Uma terceira forma de ameaça é o terrorismo. Até os anos 80, as ações terroristas eram executadas por grupos palestinos no exílio – em geral dissidências da OLP – sustentados por países árabes. O mais célebre atentado desse tipo foi o seqüestro da delegação israelense nos Jogos Olímpicos de Munique, em 1972. Esses grupos seguiam o padrão clássico do terrorismo laico internacional.

O acordo de paz firmado entre Israel e a OLP abriu caminho para uma nova modalidade de terrorismo antiisraelense: os atentados suicidas, realizados por fanáticos islâmicos. Esses atentados são muito mais difíceis de evitar, dada a ousadia e coragem física de seus autores, que não estão preocupados com a própria segurança; e muito mais devastadores, porque os suicidas estão exclusivamente concentrados no objetivo de fazer o maior número possível de vítimas.

As origens da onda de atentados do Hamas e da Jihad Islâmica contêm duas grandes ironias, no que concerne os dilemas de segurança de Israel. No início da intifada, os dois grupos foram incentivados por Israel, que os via como desafio à liderança da OLP. Mais tarde, conceberam a estratégia dos atentados suicidas e receberam treinamento e aperfeiçoamento técnico para eles durante o período em que 418 palestinos, na maioria militantes, expulsos por Israel em dezembro de 1992, ficaram acampados no sul do Líbano.

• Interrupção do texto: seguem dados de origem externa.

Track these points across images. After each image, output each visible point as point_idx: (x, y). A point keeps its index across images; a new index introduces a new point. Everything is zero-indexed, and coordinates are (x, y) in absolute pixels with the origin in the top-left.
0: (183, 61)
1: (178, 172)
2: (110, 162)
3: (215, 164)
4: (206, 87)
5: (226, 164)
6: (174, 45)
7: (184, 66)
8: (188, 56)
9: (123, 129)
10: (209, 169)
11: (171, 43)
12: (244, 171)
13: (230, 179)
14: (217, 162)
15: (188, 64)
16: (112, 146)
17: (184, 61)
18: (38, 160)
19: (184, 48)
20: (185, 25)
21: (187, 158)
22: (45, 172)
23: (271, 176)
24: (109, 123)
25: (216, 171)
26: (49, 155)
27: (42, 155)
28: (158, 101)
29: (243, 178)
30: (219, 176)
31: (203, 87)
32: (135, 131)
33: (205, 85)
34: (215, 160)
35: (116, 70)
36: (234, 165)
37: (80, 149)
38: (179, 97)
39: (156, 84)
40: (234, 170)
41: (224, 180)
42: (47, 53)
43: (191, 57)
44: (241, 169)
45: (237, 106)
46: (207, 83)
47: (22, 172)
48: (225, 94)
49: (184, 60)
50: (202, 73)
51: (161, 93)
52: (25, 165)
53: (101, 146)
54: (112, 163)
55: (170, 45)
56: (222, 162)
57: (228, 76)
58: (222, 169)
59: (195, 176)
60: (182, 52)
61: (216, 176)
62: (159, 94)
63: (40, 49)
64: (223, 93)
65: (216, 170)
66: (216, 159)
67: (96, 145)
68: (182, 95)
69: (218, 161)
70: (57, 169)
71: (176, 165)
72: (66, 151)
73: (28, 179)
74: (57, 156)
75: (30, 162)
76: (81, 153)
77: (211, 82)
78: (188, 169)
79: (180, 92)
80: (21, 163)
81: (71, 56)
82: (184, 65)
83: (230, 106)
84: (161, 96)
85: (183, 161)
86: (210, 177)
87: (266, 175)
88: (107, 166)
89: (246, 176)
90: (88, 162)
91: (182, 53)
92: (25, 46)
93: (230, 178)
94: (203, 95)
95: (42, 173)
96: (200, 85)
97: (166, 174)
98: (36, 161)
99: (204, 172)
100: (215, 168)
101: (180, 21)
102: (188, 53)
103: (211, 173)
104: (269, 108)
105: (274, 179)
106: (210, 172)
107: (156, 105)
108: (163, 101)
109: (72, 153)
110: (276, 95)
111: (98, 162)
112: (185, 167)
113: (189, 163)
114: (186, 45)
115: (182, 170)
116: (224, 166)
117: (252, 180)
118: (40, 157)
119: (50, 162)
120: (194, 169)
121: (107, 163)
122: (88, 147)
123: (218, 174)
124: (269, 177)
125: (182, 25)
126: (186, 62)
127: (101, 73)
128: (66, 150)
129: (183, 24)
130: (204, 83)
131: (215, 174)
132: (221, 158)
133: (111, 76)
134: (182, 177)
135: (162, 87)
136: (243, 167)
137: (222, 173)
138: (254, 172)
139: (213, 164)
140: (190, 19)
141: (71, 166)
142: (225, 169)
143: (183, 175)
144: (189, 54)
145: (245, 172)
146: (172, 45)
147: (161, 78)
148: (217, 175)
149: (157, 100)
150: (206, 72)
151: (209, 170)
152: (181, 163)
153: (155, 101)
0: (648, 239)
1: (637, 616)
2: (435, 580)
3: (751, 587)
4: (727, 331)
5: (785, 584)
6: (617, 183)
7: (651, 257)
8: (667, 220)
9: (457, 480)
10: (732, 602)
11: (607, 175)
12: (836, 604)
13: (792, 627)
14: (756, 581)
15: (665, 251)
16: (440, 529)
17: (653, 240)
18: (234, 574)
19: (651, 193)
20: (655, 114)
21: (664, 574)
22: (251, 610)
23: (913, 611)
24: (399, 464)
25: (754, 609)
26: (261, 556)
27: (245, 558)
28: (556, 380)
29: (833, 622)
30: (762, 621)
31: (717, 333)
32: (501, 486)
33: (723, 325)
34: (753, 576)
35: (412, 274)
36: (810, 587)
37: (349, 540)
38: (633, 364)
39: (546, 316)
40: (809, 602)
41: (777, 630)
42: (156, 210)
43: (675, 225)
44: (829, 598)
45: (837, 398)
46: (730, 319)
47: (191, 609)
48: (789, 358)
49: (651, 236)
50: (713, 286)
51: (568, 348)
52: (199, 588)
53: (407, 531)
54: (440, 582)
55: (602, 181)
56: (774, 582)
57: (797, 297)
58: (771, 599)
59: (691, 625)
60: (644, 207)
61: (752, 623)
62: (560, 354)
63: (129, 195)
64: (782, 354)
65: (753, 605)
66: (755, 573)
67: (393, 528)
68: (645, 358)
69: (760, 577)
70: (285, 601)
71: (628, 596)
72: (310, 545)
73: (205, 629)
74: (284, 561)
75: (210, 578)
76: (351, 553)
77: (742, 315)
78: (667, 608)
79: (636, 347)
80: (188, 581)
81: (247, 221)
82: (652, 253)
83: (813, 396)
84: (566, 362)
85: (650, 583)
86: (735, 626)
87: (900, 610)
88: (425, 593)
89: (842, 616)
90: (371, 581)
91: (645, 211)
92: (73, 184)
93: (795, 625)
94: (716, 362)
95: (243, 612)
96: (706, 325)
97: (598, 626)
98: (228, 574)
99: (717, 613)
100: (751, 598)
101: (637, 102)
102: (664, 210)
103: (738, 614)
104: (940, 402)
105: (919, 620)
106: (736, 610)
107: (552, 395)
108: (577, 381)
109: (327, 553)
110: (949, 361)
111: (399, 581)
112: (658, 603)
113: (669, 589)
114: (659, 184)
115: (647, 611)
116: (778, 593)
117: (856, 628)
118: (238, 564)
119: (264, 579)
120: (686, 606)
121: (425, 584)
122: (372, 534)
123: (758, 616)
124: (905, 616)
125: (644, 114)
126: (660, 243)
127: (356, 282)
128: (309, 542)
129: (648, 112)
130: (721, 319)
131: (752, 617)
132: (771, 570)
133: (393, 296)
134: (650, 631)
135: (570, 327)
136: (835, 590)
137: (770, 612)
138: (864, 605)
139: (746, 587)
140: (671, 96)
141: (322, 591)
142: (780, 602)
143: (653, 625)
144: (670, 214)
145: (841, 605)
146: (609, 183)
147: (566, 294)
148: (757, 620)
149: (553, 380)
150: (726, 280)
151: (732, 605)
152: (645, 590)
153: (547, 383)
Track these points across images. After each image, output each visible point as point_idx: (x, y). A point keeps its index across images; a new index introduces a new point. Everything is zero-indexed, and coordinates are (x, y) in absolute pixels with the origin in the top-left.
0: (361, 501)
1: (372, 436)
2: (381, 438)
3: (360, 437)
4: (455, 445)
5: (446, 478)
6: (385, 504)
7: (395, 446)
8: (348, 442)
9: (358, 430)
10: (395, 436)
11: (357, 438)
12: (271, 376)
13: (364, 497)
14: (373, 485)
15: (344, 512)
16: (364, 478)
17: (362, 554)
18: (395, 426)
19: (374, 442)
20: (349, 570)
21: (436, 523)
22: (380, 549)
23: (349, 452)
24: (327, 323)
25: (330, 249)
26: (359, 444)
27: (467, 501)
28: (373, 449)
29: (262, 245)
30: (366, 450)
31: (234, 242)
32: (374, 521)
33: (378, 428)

Ali, conviveram com os guerrilheiros do Hezbollah, aprenderam a manusear bombas e integraram-se à rede do terrorismo islâmico internacional. Assim, uma medida tomada pelo primeiro-ministro Yitzhak Rabin, com o objetivo de conter a onda de ataques com armas brancas de militantes islâmicos contra colonos judeus nos territórios árabes ocupados, acabou lançando a semente de um novo tipo de ameaça, bem mais letal.

A segunda ironia está no fato de que as condições políticas para o início dos atentados foram dadas pelo acordo de paz com a OLP. A liderança palestina teve de abrir mão de princípios caros à causa. Até então, a orientação era não negociar a paz em troca de retiradas israelenses graduais ou parciais. As condições, diziam os líderes palestinos, eram aquelas das Resoluções 242 e 338 do Conselho de Segurança da ONU: retirada imediata e incondicional.

O pragmatismo de Arafat chocou muitos palestinos. Esse choque, combinado, no decorrer do tempo, com a falta de melhorias concretas da qualidade de vida nos territórios ocupados, converteu-se em frustração e ressentimento. Enquanto isso, o Hamas expandia-se nos territórios, por intermédio não só de pregadores fundamentalistas nas mesquitas, mas também de uma rede de assistência social, que inclui postos de saúde e escolas e é identificada, por muitos palestinos das favelas de Gaza e da Cisjordânia, como únicos núcleos de assistência social. A empatia completa-se com a promessa de vida eterna no paraíso, em troca da morte de “infiéis”.

No calor dos atentados, do pânico e da divisão que eles semearam na sociedade israelense, deu-se um fato extraordinário na história do povo judeu: o assassinato de um governante judeu por outro judeu – e, o que é mais excepcional ainda, por motivação de origem pretensamente religiosa.

O fato de aos acordos de paz se terem seguido, primeiro, uma sensação de maior insegurança do que antes e, segundo, o assassinato de Rabin, sugeriu, para muitos israelenses, que havia algo de profundamente errado com esse processo.

O Likud foi o que soube melhor aproveitar essa percepção – uma vez passadas a comoção inicial, que alimentou uma simpatia para com os trabalhistas, e as acusações contra a direita, de haver incitado o assassinato de Rabin. O Likud levou a maioria dos israelenses a crer que lhe cabia escolher entre segurança e paz. O primeiro valor pareceu mais primordial.

Para muitos, a tese trabalhista, de que uma não existe sem a outra, parece ter soado abstrata demais, naquele contexto. O primeiro-ministro Binyamin Bibi Netanyahu foi eleito e o previsível aconteceu: os atentados suicidas continuaram. O impasse que se seguiu, no processo de paz, reduziu, incialmente, a ação do Hamas e da Jihad, que se nutre da rejeição a esse processo.

Entretanto, não demorou muito e a política de expansão judaica em Jerusalém Oriental reavivou a revolta palestina contra Israel. Hoje, para muitos israelenses, talvez esteja claro que a escolha entre segurança e paz os enredou num falso dilema.